── Passage provided

Franchise Group, Inc. (NASDAQ:FRG) Q1 2023 Earnings Call Transcript May 10, 2023

Franchise Group, Inc. misses on earnings expectations. Reported EPS is $0.11 EPS, expectations were $0.53.

Operator: Ladies and gentlemen, thank you for standing by and welcome to the Franchise Group’s Fiscal 2023 first quarter conference call. At this time, all participants are in a listen-only mode. I would now like to hand the conference over to your host, Andrew Kaminsky, Executive Vice President and Chief Administrative Officer of Franchise Group.

Andrew Kaminsky: Thank you, MJ. Good morning and thank you for joining our conference call. I’m on the call with Brian Kahn, Franchise Group’s President and CEO, and Eric Seeton, Franchise Group’s CFO. Before getting started, I’d like to mention that certain matters discussed on this call may contain forward-looking statements within the meeting of the Private Securities Litigation Reform Act of 1995 and other provisions of federal securities laws. These forward-looking statements are based on management’s current expectations and are not guaranteed of future performance. Actual results could differ materially from those expressed in or implied by the forward-looking statements. The forward-looking statements are made as of the date of this call and except as required by law, Franchise Group assumes no obligation to update or revise them.

────

** Directions **
1. In the Franchise Group call transcript, what earnings per share did the company report?
2. Which people does the Franchise Group call transcript name?
3. Carry the Franchise Group call transcript forward from its final sentence.
The data that follows was drawn from a separate source and has no connection to the Franchise Group call transcript.

── Exercise data

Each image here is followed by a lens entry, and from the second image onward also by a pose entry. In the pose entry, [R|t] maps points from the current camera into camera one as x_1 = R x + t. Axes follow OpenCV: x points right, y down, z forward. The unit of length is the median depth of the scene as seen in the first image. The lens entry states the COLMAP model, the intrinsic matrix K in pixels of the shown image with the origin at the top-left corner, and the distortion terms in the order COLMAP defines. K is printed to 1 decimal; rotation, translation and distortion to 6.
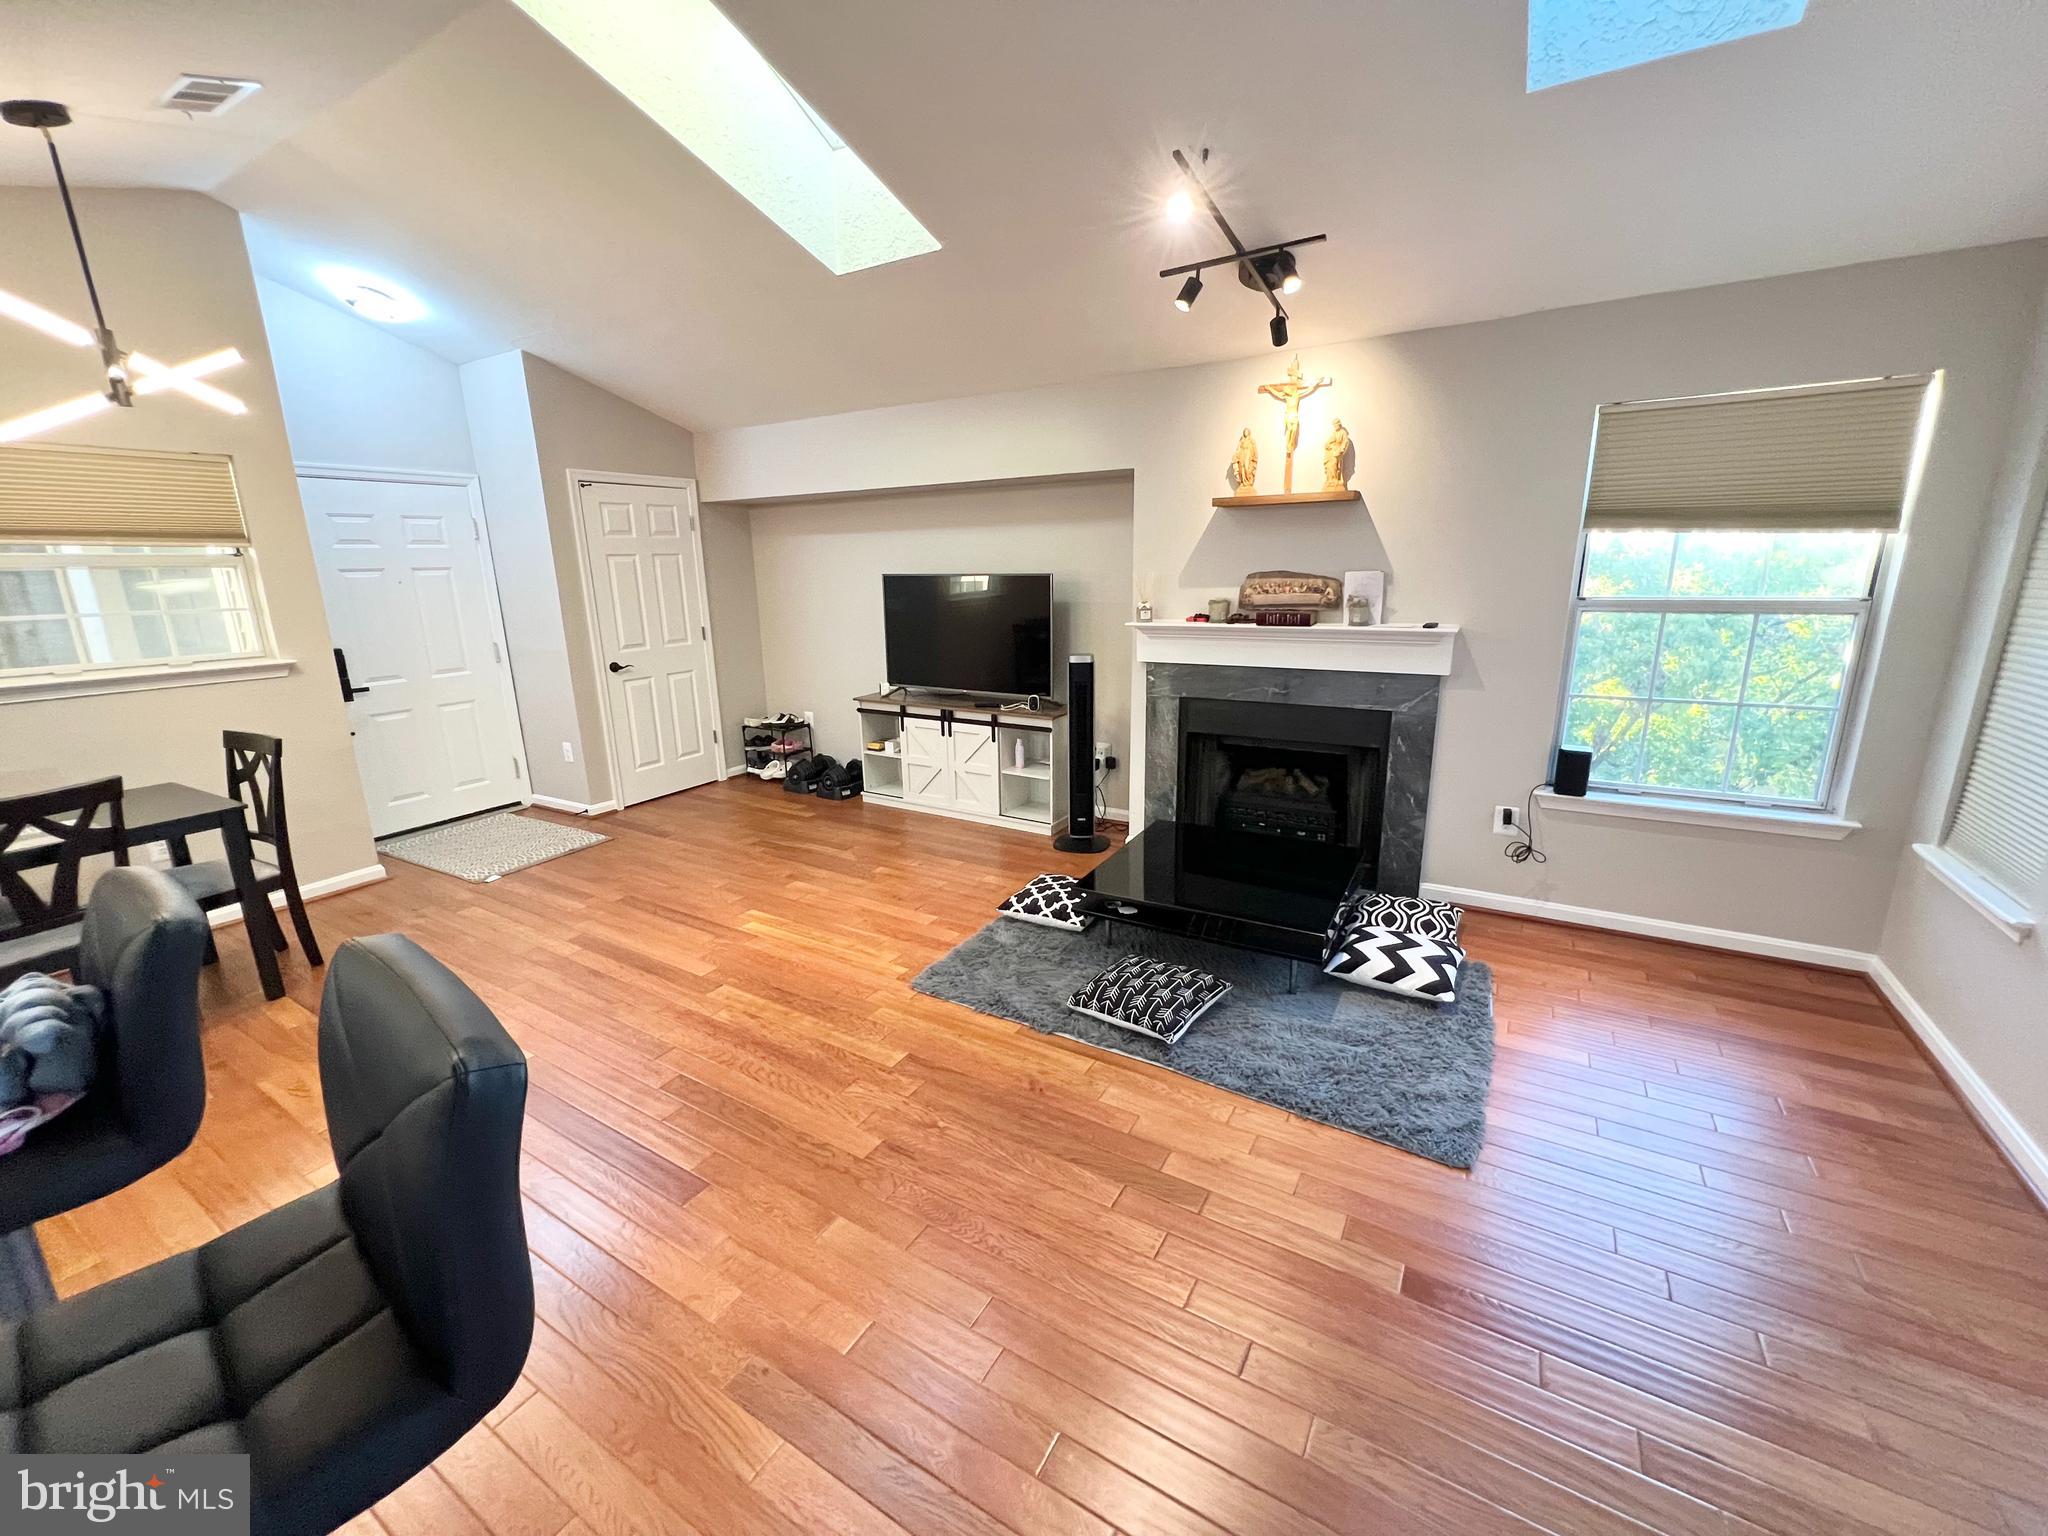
lens RADIAL K [[820.2, 0, 1018.2], [0, 820.2, 760.8], [0, 0, 1]] dist [-0.004044, 0.001340]
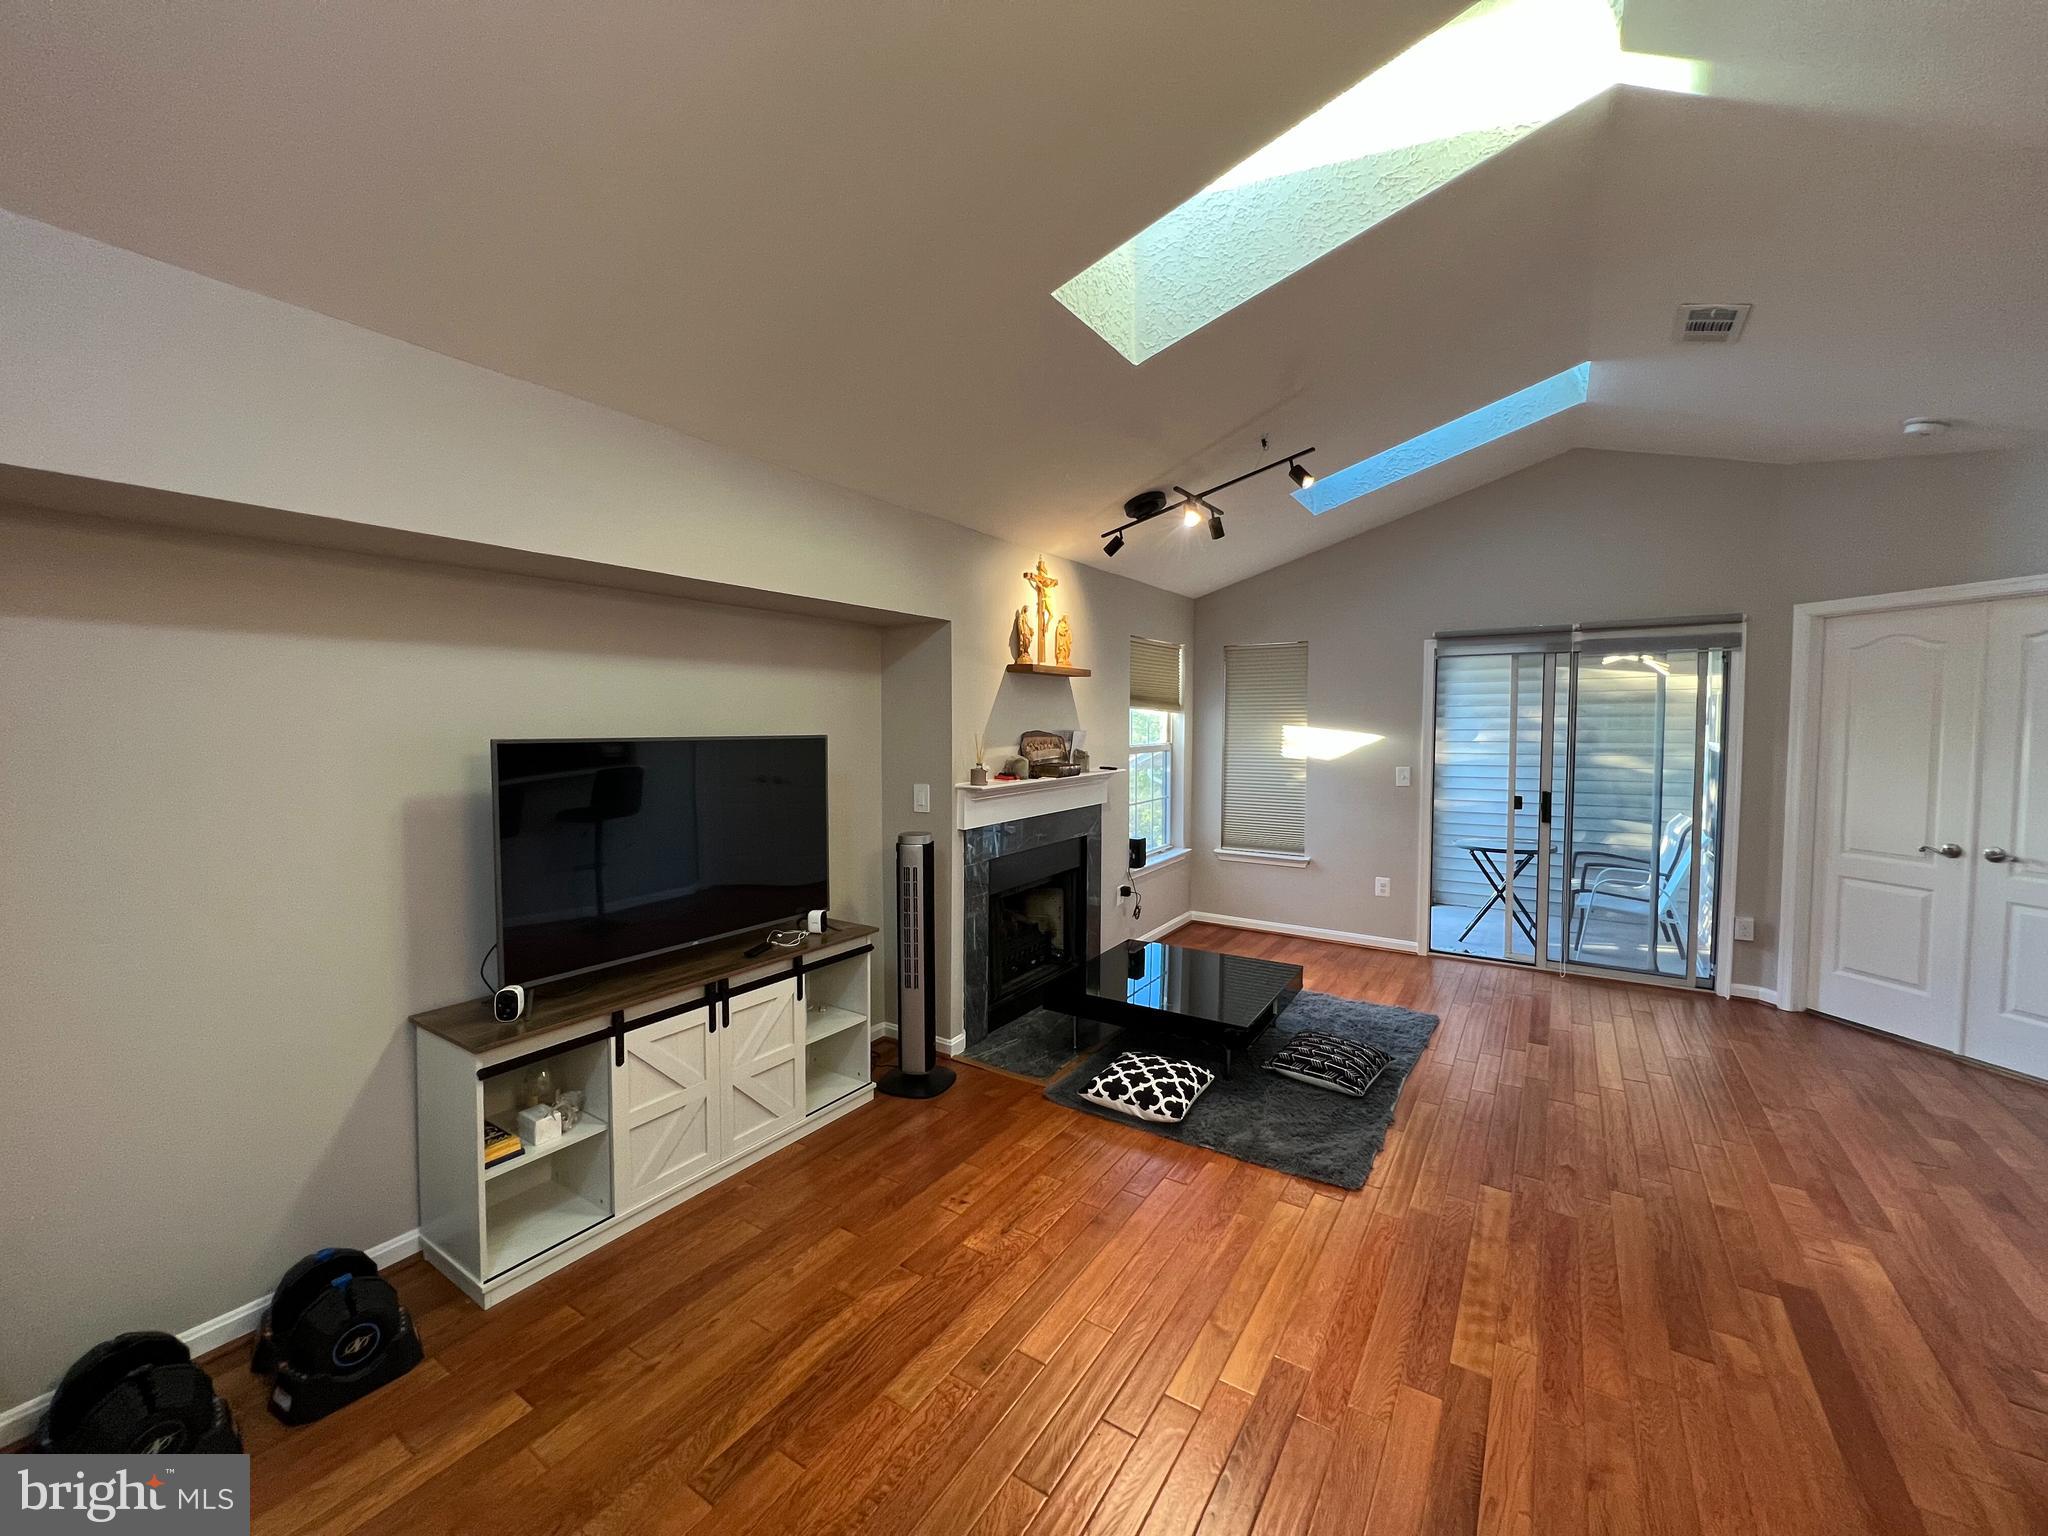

────

** Responses to the exercise **
1. $0.11

2.
- MJ
- Andrew Kaminsky
- Brian Kahn
- Eric Seeton

3.
Investors are cautioned not to place undue reliance on these forward-looking statements. For a more detailed discussion of these and other risks and uncertainties that could cause Franchise Group’s actual results to differ materially from those indicated in the forward-looking statements, please see our Form 10-K for the fiscal year ended December 31st, 2022, and other filings we make with the SEC. The financial measures discussed today include non-GAAP measures that we believe investors focus on in comparing our results between periods and among our PR companies. Please see our earnings release in the news and events section of our website at franchisegrp.com for a reconciliation of non-GAAP financial measures to GAAP measures. Non-GAAP financial information should not be considered in isolation from as a substitute for or superior to GAAP financial information, but we include it because management believes it provides meaningful supplemental information regarding our operating results when assessing our business and is useful for investors for informational and comparative purposes.

The non-GAAP financial measures the Company uses have limitations and may differ from those used by other companies. Now, I’d like to turn the call over to Brian. Brian.

Brian Kahn: Thank you, Andrew, and good morning to our listeners and thank you for joining us. Before reviewing our first quarter results, I wanted to comment on the announcement this morning regarding the Company’s execution of a definitive agreement to be acquired by a consortium led by our management team for $30 per common share in cash. On March 20th, we announced the receipt of an unsolicited non-binding proposal to acquire all of the outstanding shares of common stock of FRG for $30 per share in cash. This proposal was expressly conditioned on, among other things, management rolling over all of their equity interests in the Company. The third party bidder was B. Riley Financial Inc. In response to this proposal, our Board of Directors established a special committee comprised solely of independent directors.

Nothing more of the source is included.